Nesvilab / FragPipe

A cross-platform Graphical User Interface (GUI) for running MSFragger and Philosopher - powered pipeline for comprehensive analysis of shotgun proteomics data
http://fragpipe.nesvilab.org
Other
179 stars 37 forks source link

TMT quantification results and data processing #1335

Closed Me9atron closed 7 months ago

Me9atron commented 8 months ago

I finished my TMT-16 analysis using FragPipe v.20, I am very stunned by the dramatically increased number of quantified peptides, but I am a bit puzzled about the different number of significant proteins determined by TMT quantification results between FragPipe and MaxQuant. Here is a summary to the results and data processing. Using the same dataset and database (FASTA), I set the searching parameters in FragPipe as almost same as MaxQuant. Using TMT MS3, MaxQuant gave 69477 quantified peptides and 6628 quantified proteins, and FragPipe produced 82242 quantified peptides and 7032 quantified proteins, with significantly increased peptides ID, FragPipe had nearly the equally good performance in cv distribution as MaxQuant ( 86% proteins have cv lower than 20%).

First we used the peptides quantification results to do the normalization by dividing each peptide reporter ion abundance by the sum of all peptides reporter ions abundance in the same channel. Then we calculated the median of all peptides' normalized values based on protein ID to obtain the quantification results on protein level. After calculating the Bonferroni-adjusted p value and fold change between two groups (drug treated vs. untreated), we determined the significant proteins via volcano plots. What puzzles me most is the number of significant proteins is much smaller for FragPipe results than for MaxQuant results (20 vs. 100).
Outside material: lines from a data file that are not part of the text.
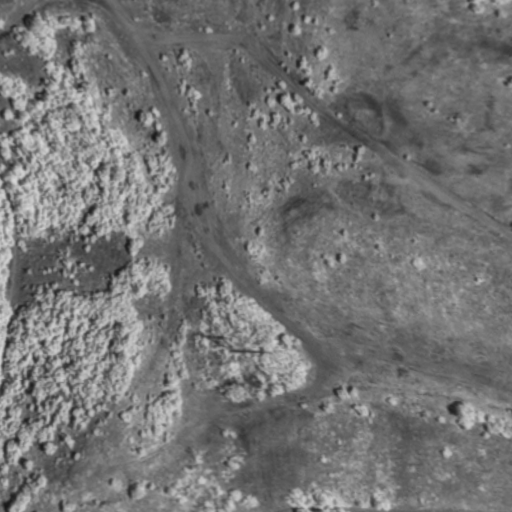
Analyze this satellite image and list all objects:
power tower: (236, 350)
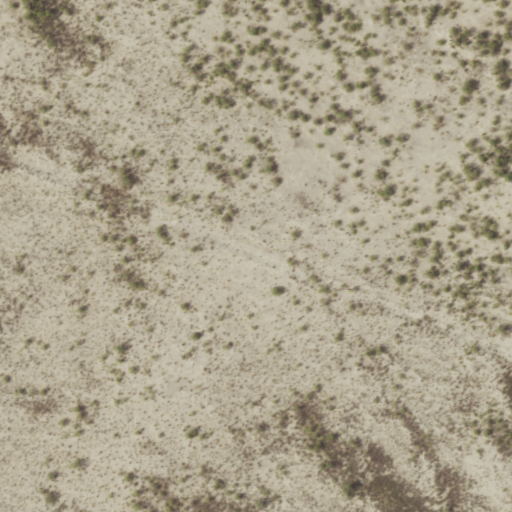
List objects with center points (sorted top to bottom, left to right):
power tower: (173, 220)
power tower: (351, 289)
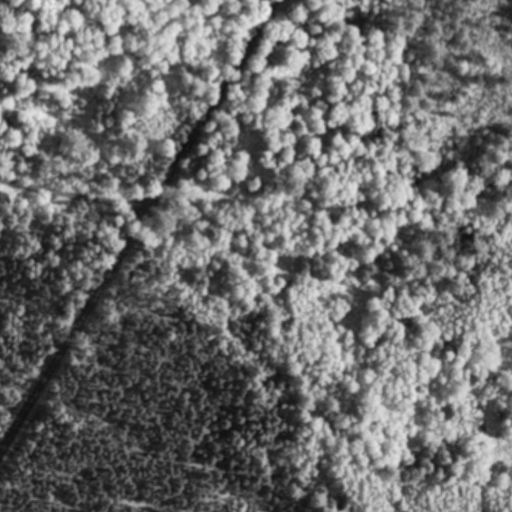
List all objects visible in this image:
road: (134, 220)
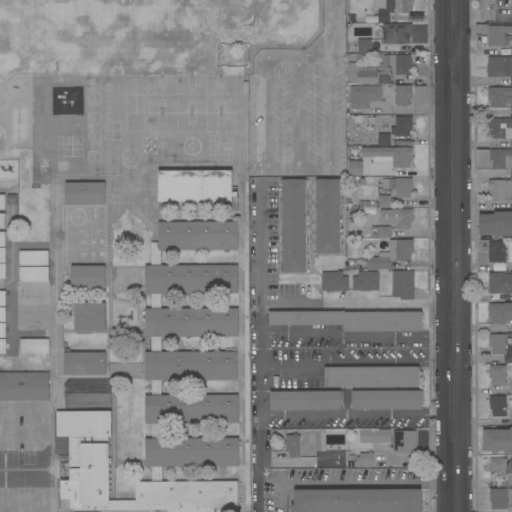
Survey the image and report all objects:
building: (398, 6)
building: (392, 9)
building: (486, 10)
building: (487, 11)
building: (420, 31)
building: (396, 33)
building: (396, 33)
building: (495, 34)
building: (495, 34)
building: (363, 45)
building: (364, 46)
building: (495, 66)
building: (498, 66)
building: (379, 70)
building: (380, 70)
road: (332, 77)
building: (511, 80)
building: (402, 95)
building: (402, 95)
building: (420, 95)
building: (363, 96)
building: (364, 96)
building: (498, 97)
building: (500, 97)
building: (401, 126)
building: (402, 126)
building: (500, 128)
building: (500, 129)
building: (383, 139)
building: (384, 140)
building: (389, 155)
building: (390, 155)
building: (500, 159)
building: (480, 160)
building: (494, 160)
building: (384, 171)
building: (193, 186)
building: (196, 186)
building: (398, 186)
building: (498, 189)
building: (499, 189)
building: (394, 190)
building: (83, 193)
building: (85, 193)
building: (2, 201)
building: (383, 201)
building: (2, 202)
building: (326, 216)
building: (328, 216)
building: (401, 218)
building: (402, 218)
building: (2, 220)
building: (2, 220)
building: (494, 223)
building: (496, 224)
building: (292, 225)
building: (293, 225)
building: (379, 232)
building: (384, 233)
building: (196, 236)
building: (2, 239)
building: (400, 249)
building: (495, 251)
building: (496, 252)
building: (510, 252)
building: (2, 254)
building: (390, 254)
building: (2, 255)
road: (452, 256)
building: (33, 258)
building: (32, 266)
building: (2, 271)
building: (33, 274)
building: (86, 276)
building: (88, 277)
building: (190, 279)
building: (333, 281)
building: (333, 281)
building: (364, 281)
building: (365, 281)
building: (499, 282)
building: (499, 283)
building: (401, 284)
building: (402, 285)
building: (2, 298)
building: (33, 301)
road: (355, 304)
building: (2, 305)
building: (500, 312)
building: (500, 313)
building: (2, 314)
building: (88, 317)
building: (89, 317)
building: (33, 319)
building: (349, 319)
building: (351, 320)
building: (190, 322)
road: (482, 328)
building: (2, 330)
road: (299, 330)
road: (396, 336)
building: (2, 338)
building: (496, 344)
building: (497, 344)
building: (33, 345)
building: (2, 346)
building: (34, 346)
road: (258, 346)
road: (482, 358)
building: (83, 362)
building: (83, 362)
road: (388, 362)
building: (189, 365)
road: (291, 367)
building: (496, 375)
building: (497, 375)
building: (370, 376)
building: (371, 377)
building: (24, 386)
building: (24, 386)
building: (169, 388)
building: (511, 389)
building: (386, 399)
building: (304, 400)
building: (305, 400)
building: (387, 400)
building: (496, 406)
building: (497, 406)
building: (190, 409)
road: (354, 414)
building: (511, 420)
building: (373, 436)
building: (374, 436)
building: (319, 440)
building: (496, 440)
building: (497, 440)
building: (403, 441)
building: (403, 441)
building: (292, 445)
building: (292, 446)
building: (190, 452)
building: (364, 459)
building: (364, 460)
building: (497, 467)
building: (511, 467)
building: (496, 468)
road: (20, 471)
building: (126, 474)
road: (354, 483)
road: (40, 495)
building: (497, 498)
building: (497, 499)
building: (355, 500)
building: (357, 501)
building: (511, 509)
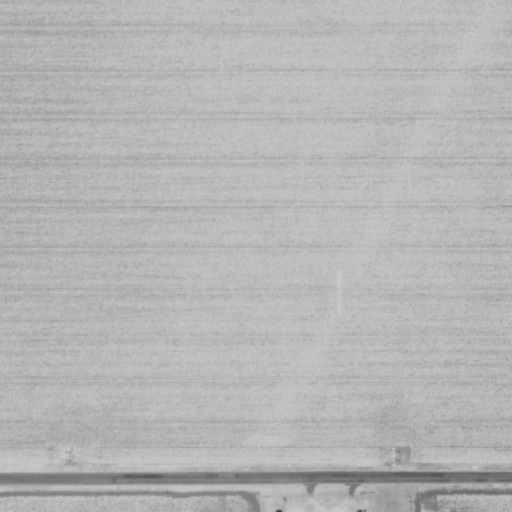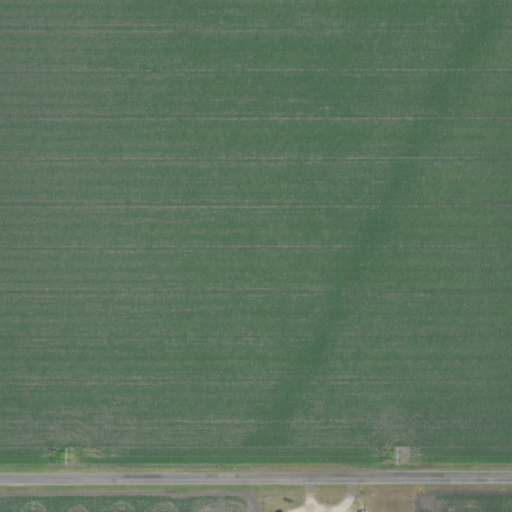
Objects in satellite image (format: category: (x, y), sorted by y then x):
power tower: (70, 455)
power tower: (400, 455)
road: (256, 477)
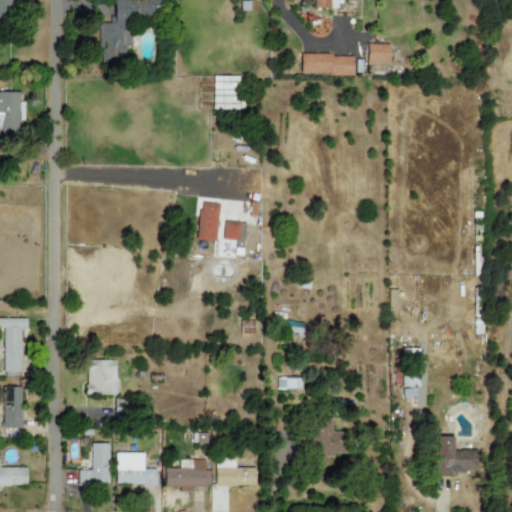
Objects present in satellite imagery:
building: (323, 1)
building: (323, 1)
building: (120, 27)
building: (120, 28)
building: (376, 53)
building: (376, 54)
building: (325, 65)
building: (325, 65)
building: (9, 113)
building: (10, 113)
road: (146, 175)
building: (206, 222)
building: (206, 222)
building: (232, 231)
building: (232, 231)
road: (52, 256)
building: (10, 343)
building: (11, 343)
building: (99, 377)
building: (100, 377)
building: (408, 379)
building: (408, 380)
building: (10, 407)
building: (10, 408)
road: (501, 411)
building: (327, 439)
building: (327, 439)
building: (452, 458)
building: (452, 459)
road: (272, 463)
building: (94, 466)
building: (95, 467)
building: (131, 470)
building: (131, 471)
building: (187, 474)
building: (230, 474)
building: (188, 475)
building: (231, 475)
building: (12, 476)
building: (12, 476)
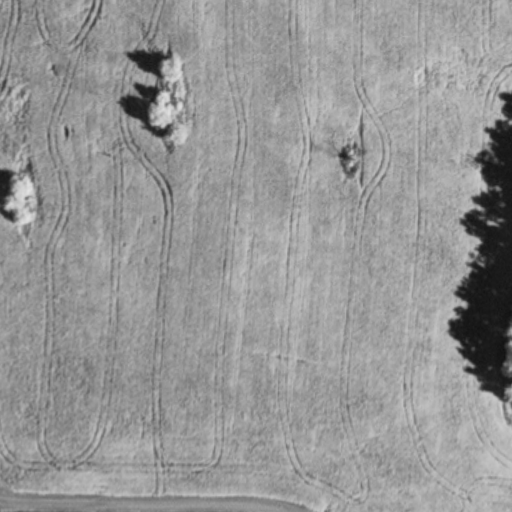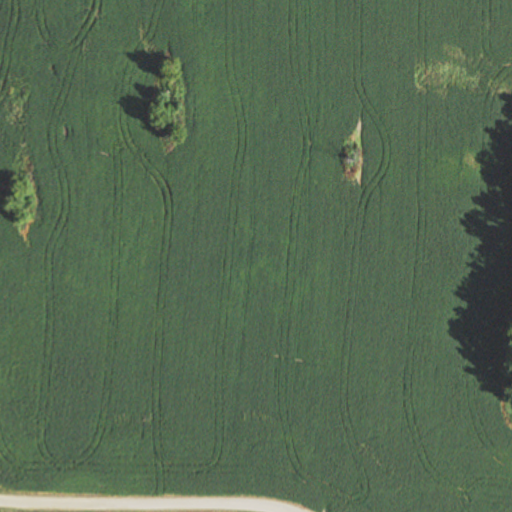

For FragPipe analysis, I used the "abundance_peptide_none_tsv" file in folder "tmt-report" for getting the results mentioned above (peptide.tsv file gave the same results), but the abundance_peptide_MD_tsv file gave a much worse result. I also tried to uncheck the "outlier removal" but this made no improvements. I think about if the TMT isotope correction factors make such effect, because there is no settings for write these factors, would this be possible? Could you give me some ideas or suggestions for figuring out why my results of significant proteins are so different between FragPipe and MaxQuant? Thank you very much.

Best wishes,

Zhaowei

anesvi commented 8 months ago

You are doing something wrong with normalization. Please first use abundance_gene_MD file which is already normalized. This is what we always use and it works great

Me9atron commented 8 months ago

Hello Alexey,

Thank you for your advice. I tried to use the abundance_gene_MD file without doing normalization on my side, unfortunately its results was identically bad to using abundance_peptide_MD_tsv with the normalization that I described above. The results with using abundance_peptide_none_tsv is better than that with abundance_peptide_MD_tsv and abundance_gene_MD.

Up to now, after some benchmarking evaluation, FragPipe gave equally good or even better results, in particular the semi tryptic peptides identification (this was done in a separate search) has been boosted by 2-3 fold compared to MaxQuant, which may be because MaxQuant does not allow missed cleavage larger than 0 in semi searching settings. However, our only problem with FragPipe is still the much smaller number of significant proteins than that with MaxQuant (20 vs. 100), this really puzzled us most. The method of calculating or determining the TMT reporter ions abundance is different between softwares, which will affect the TMT quantification results to some extent. For which I read one article about a comparison between FragPipe and PD in the attachment, both softwares have a consistency in quantified proteins and other evaluation aspects, but they did show the noticeable difference in the results of differentially expressed proteins (DEPs).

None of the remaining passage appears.